- Exercise brief -
For this exercise, please find the lines in the entries that include the word "gaming" and copy them.

==== Data for this exercise

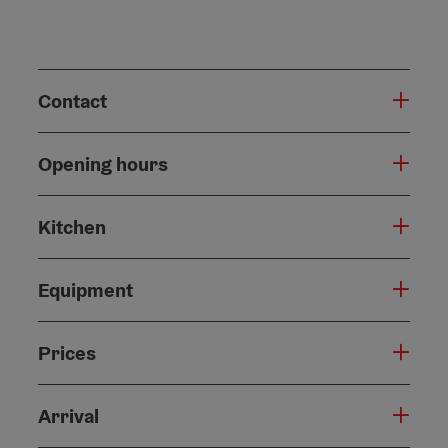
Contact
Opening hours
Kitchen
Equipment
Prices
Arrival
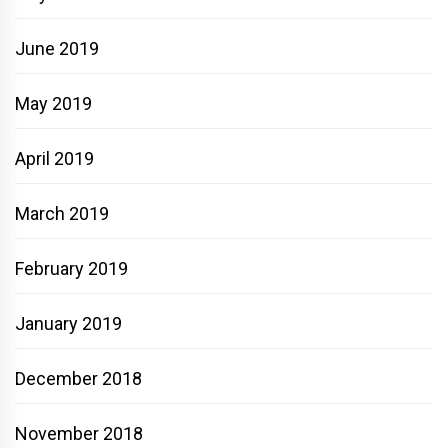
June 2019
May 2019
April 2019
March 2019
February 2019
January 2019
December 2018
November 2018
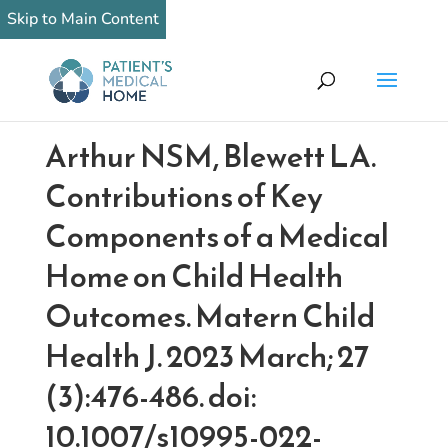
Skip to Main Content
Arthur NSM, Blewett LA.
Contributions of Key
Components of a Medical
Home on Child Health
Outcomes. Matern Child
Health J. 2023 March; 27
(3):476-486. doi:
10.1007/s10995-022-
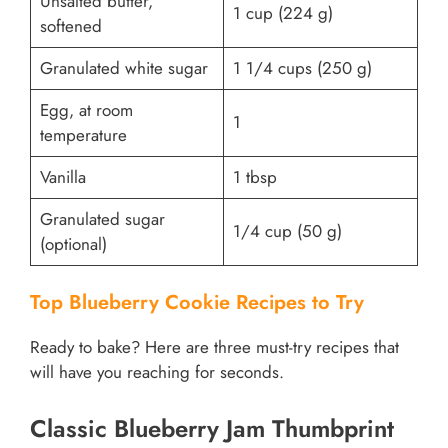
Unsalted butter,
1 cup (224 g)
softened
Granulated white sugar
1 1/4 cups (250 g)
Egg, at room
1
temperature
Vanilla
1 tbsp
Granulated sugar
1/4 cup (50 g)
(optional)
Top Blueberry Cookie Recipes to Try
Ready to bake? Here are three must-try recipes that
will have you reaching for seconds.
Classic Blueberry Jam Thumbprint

========
==== Data for this exercise

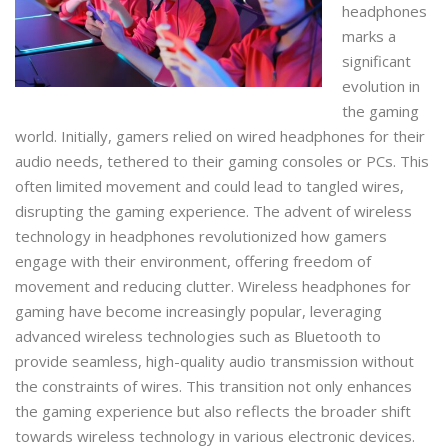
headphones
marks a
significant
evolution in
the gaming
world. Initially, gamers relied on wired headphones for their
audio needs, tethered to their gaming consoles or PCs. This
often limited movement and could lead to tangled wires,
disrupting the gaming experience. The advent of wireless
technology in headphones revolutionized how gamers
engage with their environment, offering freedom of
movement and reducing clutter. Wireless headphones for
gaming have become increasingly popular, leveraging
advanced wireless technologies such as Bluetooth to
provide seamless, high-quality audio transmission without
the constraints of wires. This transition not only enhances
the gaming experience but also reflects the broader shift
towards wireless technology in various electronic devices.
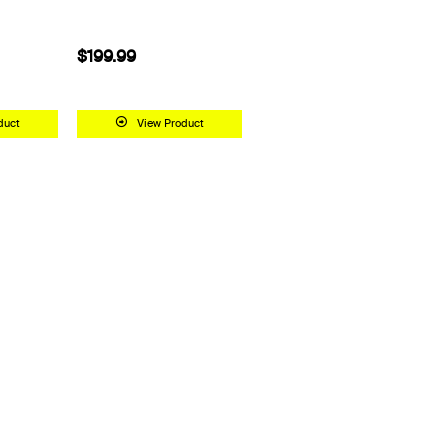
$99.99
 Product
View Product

========

- Worked solution -
the gaming
audio needs, tethered to their gaming consoles or PCs. This
disrupting the gaming experience. The advent of wireless
gaming have become increasingly popular, leveraging
the gaming experience but also reflects the broader shift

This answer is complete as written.